Let $f : \mathbb R^n \rightarrow \mathbb R$ be a measurable function.

We know that $f$ is not necessarily locally integrable - but how hard can a measurable $f$ fail to be so? For example, is it true that $f$ is locally integrable outside of a negligible set $N \subset \mathbb R^n$?

Edit: In consideration of the comment by zhs, let me correct the phrasing of the question. I was originally wondering whether the 'singular' behaviour of a measurable function can be localized to a 'small' set.

A motivational example is $f(x) = 1/x$ over the real line. It is locally integrable in the complement of the origin. Hence, a conceivable phenomenon, which I had in mind originally when asking the question, could be that a measurable $f$ is integrable over open sets that are compactly contained in the complement of some negligible sets.

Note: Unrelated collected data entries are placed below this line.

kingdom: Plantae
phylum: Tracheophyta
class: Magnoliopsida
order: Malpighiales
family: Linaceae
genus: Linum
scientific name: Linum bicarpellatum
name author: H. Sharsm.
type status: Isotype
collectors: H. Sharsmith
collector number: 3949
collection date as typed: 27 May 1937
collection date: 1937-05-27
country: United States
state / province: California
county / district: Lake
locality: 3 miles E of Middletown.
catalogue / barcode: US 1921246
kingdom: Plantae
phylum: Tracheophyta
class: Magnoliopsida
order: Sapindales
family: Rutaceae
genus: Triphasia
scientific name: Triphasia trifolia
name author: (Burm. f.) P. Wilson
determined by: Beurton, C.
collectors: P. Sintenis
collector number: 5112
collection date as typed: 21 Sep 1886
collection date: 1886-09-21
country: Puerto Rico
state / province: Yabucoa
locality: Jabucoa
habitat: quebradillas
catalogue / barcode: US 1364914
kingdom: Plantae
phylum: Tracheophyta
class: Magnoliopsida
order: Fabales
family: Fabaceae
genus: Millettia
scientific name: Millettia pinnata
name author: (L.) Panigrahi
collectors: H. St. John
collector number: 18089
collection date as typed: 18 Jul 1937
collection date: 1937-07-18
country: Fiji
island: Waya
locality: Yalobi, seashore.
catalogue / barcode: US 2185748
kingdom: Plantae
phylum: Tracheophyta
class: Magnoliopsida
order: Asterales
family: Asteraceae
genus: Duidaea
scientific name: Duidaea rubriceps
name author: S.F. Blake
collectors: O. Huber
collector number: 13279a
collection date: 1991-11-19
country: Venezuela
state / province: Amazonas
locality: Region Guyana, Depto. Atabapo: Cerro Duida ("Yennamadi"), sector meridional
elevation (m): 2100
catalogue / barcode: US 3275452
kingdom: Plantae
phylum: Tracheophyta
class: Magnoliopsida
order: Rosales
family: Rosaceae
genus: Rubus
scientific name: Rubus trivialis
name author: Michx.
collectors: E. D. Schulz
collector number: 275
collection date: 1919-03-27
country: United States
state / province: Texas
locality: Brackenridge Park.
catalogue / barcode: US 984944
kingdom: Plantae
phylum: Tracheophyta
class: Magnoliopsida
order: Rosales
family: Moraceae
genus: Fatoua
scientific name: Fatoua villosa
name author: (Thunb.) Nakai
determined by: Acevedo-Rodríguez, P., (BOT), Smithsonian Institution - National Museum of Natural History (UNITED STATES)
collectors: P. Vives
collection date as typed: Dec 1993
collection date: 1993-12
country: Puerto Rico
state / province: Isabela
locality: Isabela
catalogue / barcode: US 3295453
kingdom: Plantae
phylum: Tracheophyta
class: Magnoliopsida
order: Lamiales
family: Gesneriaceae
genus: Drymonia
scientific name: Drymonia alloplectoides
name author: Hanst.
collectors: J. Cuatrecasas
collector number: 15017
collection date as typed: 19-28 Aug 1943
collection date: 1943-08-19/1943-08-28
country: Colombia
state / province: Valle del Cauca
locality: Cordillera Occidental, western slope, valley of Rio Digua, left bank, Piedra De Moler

On $\mathbb R$ define $f(x) = 1/\sqrt x, 0<x<1,$ $f(x) = 0$ elsewhere. Let $q_1,q_2, \dots $ be the rationals. Define

$$F(x) = \sum_{k=1}^{\infty}\frac{f(x-q_k)}{2^k}.$$

Then $F:\mathbb R \to [0,\infty]$ is measurable, and the monotone convergence theorem implies $\int_{\mathbb R}F < \infty.$ Therefore $F(x) < \infty$ a.e. On the set where $F=\infty$ redefine $F$ to be $0.$ The function $F^2$ is then measurable from $\mathbb R$ to $[0,\infty)$ and satisfies $\int_I F^2 = \infty$ for every interval $I$ of positive length.